Background: Globally, an alarming number of pharmaceutically active compounds are now routinely added to the street drugs of abuse, cocaine and heroin. In some cases, seventeen (17) or more potentially toxic compounds are found in a single street purchased bag or block of cocaine or heroin. Pharmacologically active compounds, impurities, or breakdown products from drug manufacturing and industrial chemicals (collectively referred to as toxic adulterants) are now found in street drugs. They include, but are not limited to: antipsychotics, antidepressants, anxiolytics, antihistamines, anthelmintics, anesthetics, antiinflammatorys, antipyretics, analgesics, antispasmodics, antiarrhythmics, antimalarials, veterinary medications, bronchodilators, expectorants, sedatives, muscle relaxers, natural/synthetic hallucinogens, decongestants, new psychoactive substances (NPS), industrial compounds, fungicides, and impurities in the manufacturing process. All can be found within a single street purchase of heroin or cocaine. Routine clinical or workplace drug testing will not detect all these toxic adulterants. Only specialty forensic tests, specifically ordered, will detect them. The synergistic effect on the human body of such an unprecedented combination of pharmacologically active compounds is unknown and potentially deadly. This is especially seen in daily substance users who are exposed to these combinations multiple times a day over an extended period of time. Individuals with substance use disorders (SUDs) have several co-occurring health problems that make them more susceptible to COVID-19, including compromised immune, pulmonary, cardiovascular, and respiratory systems. These problems are high-risk factors for the acquisition of COVID-19 infection and more serious complications from the virus, including hospitalization and death.
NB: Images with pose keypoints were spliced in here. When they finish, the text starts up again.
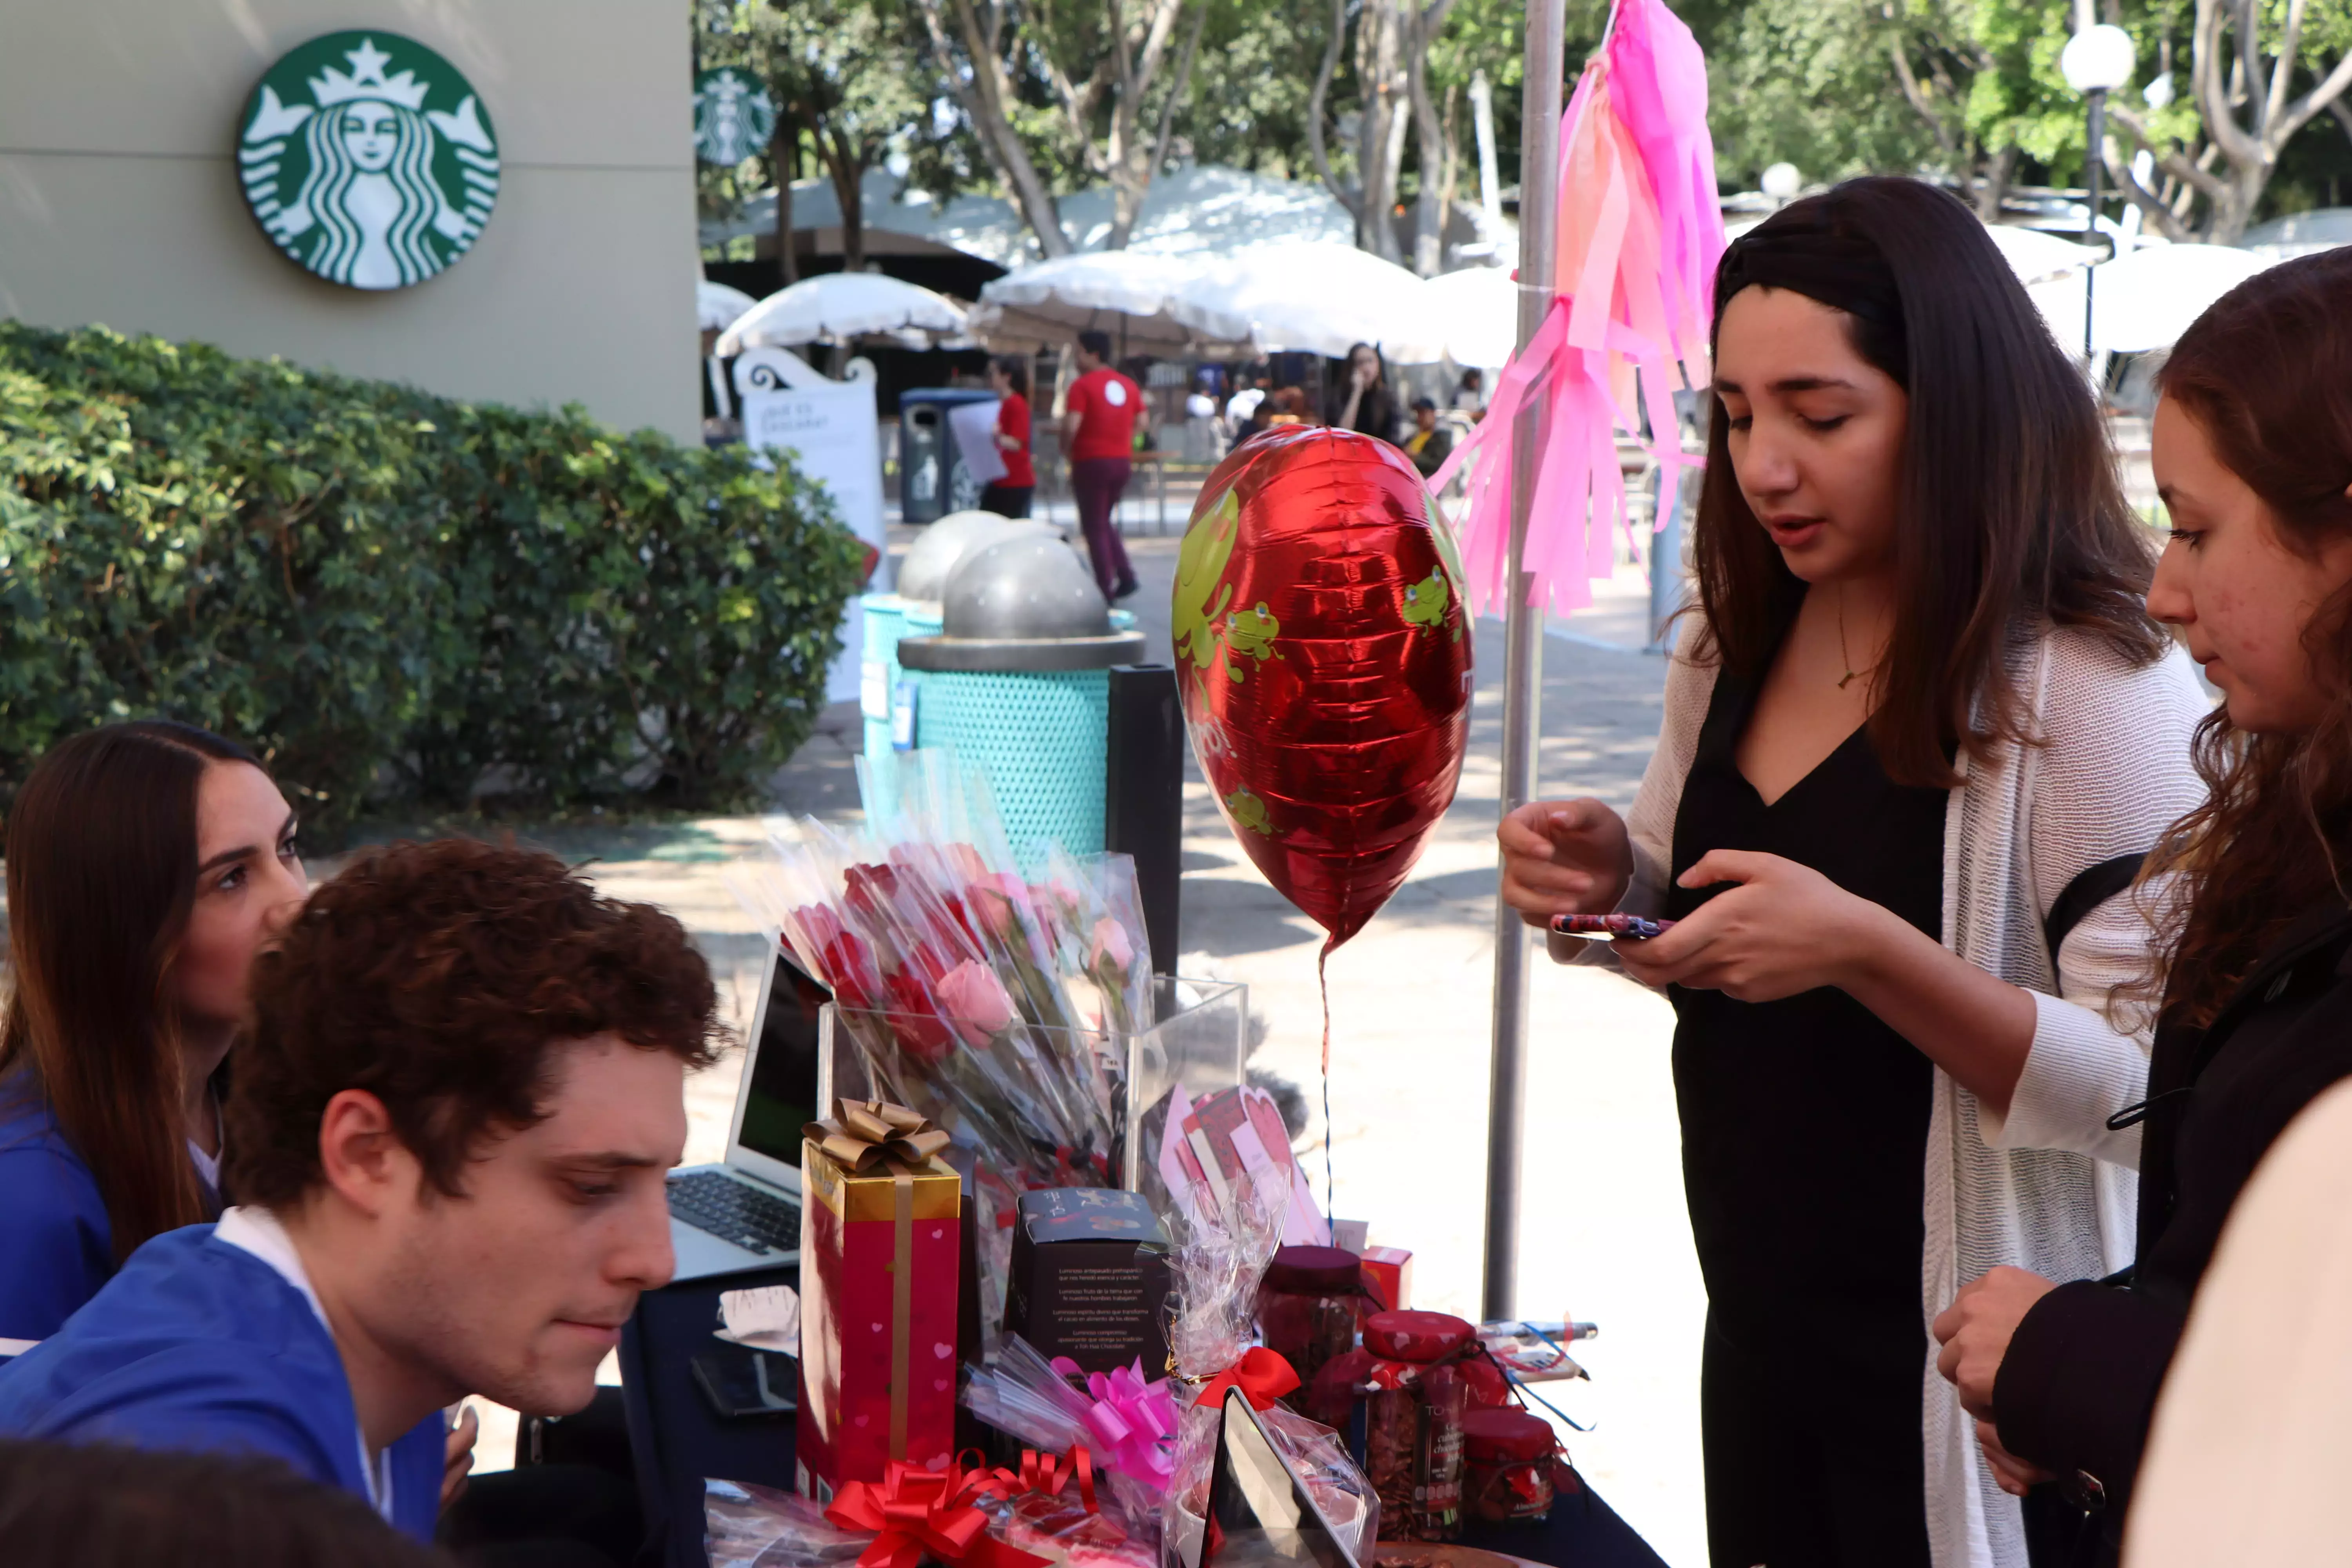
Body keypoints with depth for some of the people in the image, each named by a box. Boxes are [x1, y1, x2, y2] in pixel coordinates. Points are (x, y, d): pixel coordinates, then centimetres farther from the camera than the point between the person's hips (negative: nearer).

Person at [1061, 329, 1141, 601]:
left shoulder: (1082, 386, -11)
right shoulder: (1129, 385, 9)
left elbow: (1071, 426, -21)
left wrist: (1065, 448, -3)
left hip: (1092, 461, -6)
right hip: (1122, 461, 6)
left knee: (1094, 526, 2)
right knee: (1104, 521, 21)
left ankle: (1106, 588, 0)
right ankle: (1125, 576, 9)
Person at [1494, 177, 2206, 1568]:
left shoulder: (2094, 688, -19)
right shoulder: (1741, 647, 3)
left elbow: (2151, 1090, -22)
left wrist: (1866, 951, -31)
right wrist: (1614, 876, -4)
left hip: (1962, 1385, -7)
Objective: The study aims to bring to the attention of public health officials, addiction medicine specialists, treatment officials, therapists, and the general public the alarming increase of dangerous toxic adulterants being added to street drugs and their potentially lethal synergistic effects. Also, it aims to provide insights into how these new formulations can have serious pathophysiological effects on individuals with Substance Abuse Disorders (SUDs) during the COVID-19 pandemic.
Methods: The literature on street drug cutting agents, toxic adulterants, NPS, manufacturing byproducts, and other industrial compounds will be reviewed. Also, a review of the literature of pathophysiological effects, especially on SUD patients, in light of the COVID-19 pandemic will be presented. This is combined with international and USA studies that were carried out by the Colombo Plan that identified these new combinations of toxic adulterants in street drugs, using state-of-the-art field and forensic laboratory detection technologies.
Results: The majority of street drugs, in some cases more than ninety-five percent, now have multiple toxic adulterants. It is rare that a street purchase of cocaine or heroin does not contain multiple toxic adulterants, cutting agents, NPS, manufacturing byproducts, or industrial chemicals.
Conclusion: This dangerous new composition in world street drug supply is unprecedented and may be the undetected cause of many psychostimulant and opioid overdose deaths, as many toxic adulterants are not routinely tested in post-mortem or street drug seizure cases. In addition, several of these toxic adulterants create a catastrophic drop in white blood cells, causing neutropenia and making the substance users susceptible to a wide range of opportunistic infections, including COVID-19. This profound change in the world street drug supply has catastrophic implications for individuals with SUDs and our health care system, especially in the era of the COVID-19 pandemic.